Through these programmes, the power of radio, in particular community radios, were fully unleashed and they proved decisive in the Ebola fight. Local leaders spoke to authorities about challenges at community levels, survivors shared their experiences, experts provided live saving information, and also helped to burst myths and dispel rumors about the virus. Through these, we provoked and promoted an all-round national response to the crisis; from policy makers to health experts and from community leaders to their local subjects. It was a very time sensitive radio strategy that complemented national efforts and helped to save lives.  

In a largely traditional society like Sierra Leone, people largely rely on culture and tradition to solve their health needs. Our programmes helped to cut through some of these age old traditions like caring for the sick and tending to the dead before burial. A BBC Media Action research showed that radio stations felt to have helped listeners in different ways during the outbreak to change attitudes and adopt a positive approach to fight the crisis.

At a time like this when health systems are overwhelmed with the unprecedented coronavirus, lessons from Ebola show that acting on the right information can mean the difference between life and death. For example, in Nigeria, like Sierra Leone, profound level of fear coupled with misinformation and ‘fake news’ on social media have left many doubtful of health centers. Patients are asked to return home and continue with their medication.

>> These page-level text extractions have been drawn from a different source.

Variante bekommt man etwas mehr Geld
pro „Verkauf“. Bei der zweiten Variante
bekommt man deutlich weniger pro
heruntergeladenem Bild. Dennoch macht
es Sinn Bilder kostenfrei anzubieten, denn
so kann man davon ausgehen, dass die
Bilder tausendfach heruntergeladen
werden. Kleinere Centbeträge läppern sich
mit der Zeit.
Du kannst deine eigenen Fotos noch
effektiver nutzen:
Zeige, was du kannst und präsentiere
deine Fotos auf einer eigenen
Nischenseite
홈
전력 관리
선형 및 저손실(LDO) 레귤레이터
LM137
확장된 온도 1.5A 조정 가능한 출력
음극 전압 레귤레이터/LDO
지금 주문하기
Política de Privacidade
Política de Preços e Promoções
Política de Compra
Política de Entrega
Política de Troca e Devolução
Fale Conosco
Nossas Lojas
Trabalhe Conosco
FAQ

Difficulties in accessing hospitals, means that most people have to self-medicate by taking drugs without prescription. It means also that a large proportion of the continent’s population would have to turn to traditional treatments in the form of herbal concoctions. This was one of the reasons why traditional healers were banned from operating during the Ebola crisis in Sierra Leone as many rural dwellers ran to them for treatment instead of going to hospitals.

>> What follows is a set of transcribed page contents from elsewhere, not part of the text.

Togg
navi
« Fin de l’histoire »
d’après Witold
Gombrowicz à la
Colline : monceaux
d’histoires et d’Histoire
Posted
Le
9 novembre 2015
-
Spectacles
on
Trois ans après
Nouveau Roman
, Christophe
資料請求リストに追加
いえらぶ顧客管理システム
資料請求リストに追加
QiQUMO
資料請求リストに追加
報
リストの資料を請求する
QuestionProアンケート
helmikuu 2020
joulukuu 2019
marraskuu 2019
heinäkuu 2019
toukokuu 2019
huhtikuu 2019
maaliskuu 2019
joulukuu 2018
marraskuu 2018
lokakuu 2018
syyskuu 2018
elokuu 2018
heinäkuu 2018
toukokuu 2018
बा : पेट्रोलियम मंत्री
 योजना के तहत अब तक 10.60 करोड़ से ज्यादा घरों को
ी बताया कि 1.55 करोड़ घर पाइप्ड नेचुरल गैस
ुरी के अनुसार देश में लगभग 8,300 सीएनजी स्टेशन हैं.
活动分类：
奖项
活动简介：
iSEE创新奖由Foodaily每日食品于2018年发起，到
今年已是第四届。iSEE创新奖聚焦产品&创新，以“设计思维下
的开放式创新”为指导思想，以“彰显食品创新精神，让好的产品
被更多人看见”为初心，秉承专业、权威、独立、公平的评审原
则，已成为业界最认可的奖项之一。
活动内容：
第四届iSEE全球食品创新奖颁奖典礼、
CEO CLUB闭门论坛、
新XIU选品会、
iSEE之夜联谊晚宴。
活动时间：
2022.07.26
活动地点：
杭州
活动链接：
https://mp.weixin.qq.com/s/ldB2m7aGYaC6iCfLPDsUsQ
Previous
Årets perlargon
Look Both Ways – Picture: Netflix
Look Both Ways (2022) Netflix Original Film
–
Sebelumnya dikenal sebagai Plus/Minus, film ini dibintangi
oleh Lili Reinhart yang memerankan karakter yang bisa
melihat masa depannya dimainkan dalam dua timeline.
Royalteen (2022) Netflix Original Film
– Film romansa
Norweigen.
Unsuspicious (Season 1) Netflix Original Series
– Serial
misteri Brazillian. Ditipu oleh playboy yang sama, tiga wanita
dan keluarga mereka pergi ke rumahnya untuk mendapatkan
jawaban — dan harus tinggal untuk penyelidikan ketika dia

As radio presenters, we quickly learnt during Ebola that focusing our programmes on the infection and death rates resulted in an information fatigue and gave people less hope. We redesigned an approach that did give people information about spread of the virus, but also provided a corresponding reportage on how communities and families could be protected from the outbreak. By broadcasting survivor information and hosting them live, we helped to reduce paranoia. The same power of radio was unleashed to contain Ebola in Sierra Leone can be replicated through the lens of the current coronavirus pandemic.